Sin embargo, la cuestión primordial no es el «cuántos», sino el «para qué» de esas historias, la necesidad de moldear nuestro espíritu a través de vivencias sensoriales placenteras y no ver el sexo como simple gimnasia adormecedora.

Dicho de otro modo, no importa si soplas tu armónica en el desierto o formas parte de una gran orquesta: la repetición concienzuda te da oficio, pero el arte llega cuando asumes tus fantasías y vibras al compás de lo que te rodea.

Gozar del sexo es una experiencia subjetiva, individual, intransferible: lo que alguien considera sublime puede resultar fatal o aburrido para otras personas, y lo que funcionó en una etapa, pierde brillo si lo adoptas como estilo único y te privas de evolucionar en cada intercambio, sea o no la misma pareja de la vez anterior.

Un matrimonio que cumplimenta un único ritual básico por décadas, sin innovar, tiene una vida sexual tan vacía como la de cualquier adolescente que elige entregarse a alguien distinto en cada fiesta y ni siquiera le pregunta su nombre o si le interesaría repetir la experiencia.

Ambos casos desestiman su propio potencial erótico y pierden la oportunidad de entender y venerar esos cuerpos que se funden mientras el alma aprende a trascender y hacerse una con el universo.

Como en tantas leyendas, mucha gente persigue los pocos segundos del orgasmo común (si llega) y tras un rato de euforia se deprime, víctima de su propia estafa, sin atreverse a mirar en los ojos del otro, por miedo a descubrir similar aislamiento.

Sexo, magia y amor

Una experiencia erótica fabulosa se queda contigo aun después de terminada esa relación y se convierte en paradigma con que medir el resto de tus escarceos sexuales. Si nunca te das la oportunidad de intimar lo suficiente con alguien como para explorar en serio tu creatividad, nunca descubrirás lo que puedes dar… porque está bien recibir, pero dar sin reservas amplifica el placer de ambos.

«Lo de ayer fue fantástico, ¿para qué echarlo a perder?», dicen en su defensa quienes eligen mordisquear la fruta sin digerir el contenido.

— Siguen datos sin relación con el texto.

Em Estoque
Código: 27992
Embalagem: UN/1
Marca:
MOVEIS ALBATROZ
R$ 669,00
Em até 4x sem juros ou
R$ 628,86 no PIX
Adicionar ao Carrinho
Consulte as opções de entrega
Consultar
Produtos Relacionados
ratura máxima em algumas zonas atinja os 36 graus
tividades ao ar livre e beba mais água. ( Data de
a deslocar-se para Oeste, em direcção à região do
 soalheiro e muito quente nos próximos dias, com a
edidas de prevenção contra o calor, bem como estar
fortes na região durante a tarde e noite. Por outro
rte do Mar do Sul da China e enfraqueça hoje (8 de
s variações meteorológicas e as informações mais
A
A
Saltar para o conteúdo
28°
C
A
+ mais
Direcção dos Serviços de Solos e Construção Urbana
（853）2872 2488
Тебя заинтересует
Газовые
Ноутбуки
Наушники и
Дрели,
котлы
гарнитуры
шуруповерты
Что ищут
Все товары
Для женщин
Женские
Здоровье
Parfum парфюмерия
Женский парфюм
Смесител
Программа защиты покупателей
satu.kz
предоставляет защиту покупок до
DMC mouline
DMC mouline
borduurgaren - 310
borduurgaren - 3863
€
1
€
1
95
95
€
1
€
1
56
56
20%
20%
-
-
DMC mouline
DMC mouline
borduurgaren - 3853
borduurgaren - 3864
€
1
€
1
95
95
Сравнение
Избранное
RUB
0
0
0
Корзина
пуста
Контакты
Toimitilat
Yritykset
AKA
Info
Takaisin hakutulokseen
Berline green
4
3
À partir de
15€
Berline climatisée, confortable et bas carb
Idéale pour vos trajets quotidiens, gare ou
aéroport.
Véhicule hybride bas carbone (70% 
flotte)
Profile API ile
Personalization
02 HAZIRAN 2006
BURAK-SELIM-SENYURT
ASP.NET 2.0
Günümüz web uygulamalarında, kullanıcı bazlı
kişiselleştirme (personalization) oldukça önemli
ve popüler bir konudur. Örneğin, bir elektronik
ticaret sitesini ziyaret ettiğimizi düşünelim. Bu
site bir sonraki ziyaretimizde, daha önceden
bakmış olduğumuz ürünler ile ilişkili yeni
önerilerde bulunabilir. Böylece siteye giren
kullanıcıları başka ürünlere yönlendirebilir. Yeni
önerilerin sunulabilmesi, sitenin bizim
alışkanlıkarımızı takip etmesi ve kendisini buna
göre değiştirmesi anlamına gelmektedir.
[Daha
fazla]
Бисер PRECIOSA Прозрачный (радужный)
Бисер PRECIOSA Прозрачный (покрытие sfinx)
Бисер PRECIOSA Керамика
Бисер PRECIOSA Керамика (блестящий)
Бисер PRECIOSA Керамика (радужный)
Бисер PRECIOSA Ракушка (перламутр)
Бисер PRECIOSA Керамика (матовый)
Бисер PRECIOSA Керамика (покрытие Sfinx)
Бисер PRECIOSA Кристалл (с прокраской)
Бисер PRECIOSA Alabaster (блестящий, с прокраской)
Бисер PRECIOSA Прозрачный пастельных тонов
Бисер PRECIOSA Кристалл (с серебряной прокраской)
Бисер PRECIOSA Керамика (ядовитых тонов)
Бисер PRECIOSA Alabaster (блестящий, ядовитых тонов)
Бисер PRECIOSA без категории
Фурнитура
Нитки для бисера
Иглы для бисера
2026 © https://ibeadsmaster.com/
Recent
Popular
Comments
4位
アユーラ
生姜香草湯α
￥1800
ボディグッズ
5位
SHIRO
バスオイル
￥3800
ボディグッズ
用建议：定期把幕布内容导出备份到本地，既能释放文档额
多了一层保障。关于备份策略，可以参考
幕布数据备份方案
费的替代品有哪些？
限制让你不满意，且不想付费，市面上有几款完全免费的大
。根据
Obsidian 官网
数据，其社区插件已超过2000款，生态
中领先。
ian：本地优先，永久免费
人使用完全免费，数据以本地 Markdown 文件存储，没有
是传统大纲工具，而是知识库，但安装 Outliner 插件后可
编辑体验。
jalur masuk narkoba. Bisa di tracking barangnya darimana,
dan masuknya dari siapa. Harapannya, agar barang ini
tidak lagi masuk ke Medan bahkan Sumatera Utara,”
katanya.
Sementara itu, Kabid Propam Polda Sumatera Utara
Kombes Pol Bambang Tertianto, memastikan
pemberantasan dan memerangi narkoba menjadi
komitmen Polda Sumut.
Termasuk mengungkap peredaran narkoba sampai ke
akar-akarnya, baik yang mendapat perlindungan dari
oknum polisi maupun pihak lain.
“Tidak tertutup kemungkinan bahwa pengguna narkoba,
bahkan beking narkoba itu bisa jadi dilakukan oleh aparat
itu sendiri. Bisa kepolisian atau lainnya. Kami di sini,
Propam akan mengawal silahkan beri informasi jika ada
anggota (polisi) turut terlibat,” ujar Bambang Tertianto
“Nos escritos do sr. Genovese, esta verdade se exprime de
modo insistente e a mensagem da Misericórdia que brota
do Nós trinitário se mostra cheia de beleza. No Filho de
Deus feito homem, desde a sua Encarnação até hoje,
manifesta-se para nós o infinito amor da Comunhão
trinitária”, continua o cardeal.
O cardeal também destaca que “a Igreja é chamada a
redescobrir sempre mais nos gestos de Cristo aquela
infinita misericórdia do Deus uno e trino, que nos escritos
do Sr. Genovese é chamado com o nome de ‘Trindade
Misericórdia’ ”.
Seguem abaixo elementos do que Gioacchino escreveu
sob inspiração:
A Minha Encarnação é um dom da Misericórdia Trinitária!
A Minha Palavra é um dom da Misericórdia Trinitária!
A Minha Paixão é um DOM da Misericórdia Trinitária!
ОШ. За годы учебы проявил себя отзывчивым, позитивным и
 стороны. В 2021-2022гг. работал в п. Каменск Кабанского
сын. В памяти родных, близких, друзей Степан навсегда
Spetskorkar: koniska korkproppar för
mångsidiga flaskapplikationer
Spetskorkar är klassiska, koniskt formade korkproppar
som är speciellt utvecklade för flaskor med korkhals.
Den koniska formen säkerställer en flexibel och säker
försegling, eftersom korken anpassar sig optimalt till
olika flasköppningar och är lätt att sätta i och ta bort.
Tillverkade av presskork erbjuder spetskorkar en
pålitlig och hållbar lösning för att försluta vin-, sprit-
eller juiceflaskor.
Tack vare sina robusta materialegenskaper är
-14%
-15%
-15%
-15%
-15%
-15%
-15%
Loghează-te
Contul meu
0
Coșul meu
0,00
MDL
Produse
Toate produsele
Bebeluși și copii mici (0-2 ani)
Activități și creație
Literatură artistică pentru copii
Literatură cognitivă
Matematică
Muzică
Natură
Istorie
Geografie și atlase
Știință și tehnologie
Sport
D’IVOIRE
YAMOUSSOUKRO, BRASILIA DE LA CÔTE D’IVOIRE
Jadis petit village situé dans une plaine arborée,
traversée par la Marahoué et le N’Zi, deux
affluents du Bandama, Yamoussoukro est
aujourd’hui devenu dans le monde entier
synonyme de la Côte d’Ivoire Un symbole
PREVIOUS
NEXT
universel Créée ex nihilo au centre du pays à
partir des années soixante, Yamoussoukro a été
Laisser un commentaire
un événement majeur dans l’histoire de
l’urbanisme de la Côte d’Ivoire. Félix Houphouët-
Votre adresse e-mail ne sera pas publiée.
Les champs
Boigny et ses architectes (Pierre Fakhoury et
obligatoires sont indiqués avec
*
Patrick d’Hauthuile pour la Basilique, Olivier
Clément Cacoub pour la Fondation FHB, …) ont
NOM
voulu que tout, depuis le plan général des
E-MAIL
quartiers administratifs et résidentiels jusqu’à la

Pero si química y circunstancias se confabulan, ¿qué te impide viajar de lo intenso a lo exótico mientras la magia dure?

Bastan 24 horas, y hasta menos, para establecer una conexión energética que, según algunas culturas, dura para siempre. Cuando ese recuerdo reaparezca, de ti depende que la mente lo reciba en paz y aprehenda su mensaje o te fustigue con malestares físicos y te compulse a mal servirte de otro cuerpo igualmente atormentado.

Siempre habrá excusas para huir de una sensualidad comprometida y relevante. Puedes intentarlo con una o con cientos de parejas: si el denominador común es tu propio vacío o tu falta de refinamiento, el sexo chatarra no llenará el pozo de los auténticos deseos.

Tampoco hay que esperar un ser perfecto para ampliar el currículo sexual: una de las falacias más comunes es asumir que una persona se convertirá en el centro de tu vida en cuanto demuestre cierta compatibilidad erótica.

Al decir de Osho, filósofo hindú del siglo XX, los seres humanos estamos tan adaptados a ver el sexo como algo animal, incluso sucio, que necesitamos envolverlo en romanticismo para sentirnos con derecho a practicarlo. Por eso hablamos de amor cuando necesitamos sexo y buscamos sexo cuando falla el amor.

Ser buen amante es trascender el misterio de la naturaleza y rebasar la superficie para compartir la música de los sentidos. Eso involucra alma y cuerpo, porque no puedes reverenciar a uno sin cultivar al otro en el proceso.

Lo que inspiró a Scherezade en el mítico relato no fue el instinto de supervivencia, sino su capacidad de calar el espíritu atribulado del sultán y recrear un mundo diferente cada noche, hasta hallarle sentido a la vida de ambos.

Es eso lo que intuitivamente buscamos en la mirada de la gente con la que nos tropezamos. Ese es tu sexo sentido, y si aún no lo encuentras (o reencuentras), tal vez sea porque banalizas tus contactos o te pierdes en emociones mediocres a cambio de estabilidad, ropero o mesa llena.

Es fácil anestesiar tus ilusiones, pero tu conciencia susurra que ese tipo de aventuras ni es buen sexo ni es amor, y que allá afuera —o muy adentro— hay algo más esperando para enriquecer tu vida.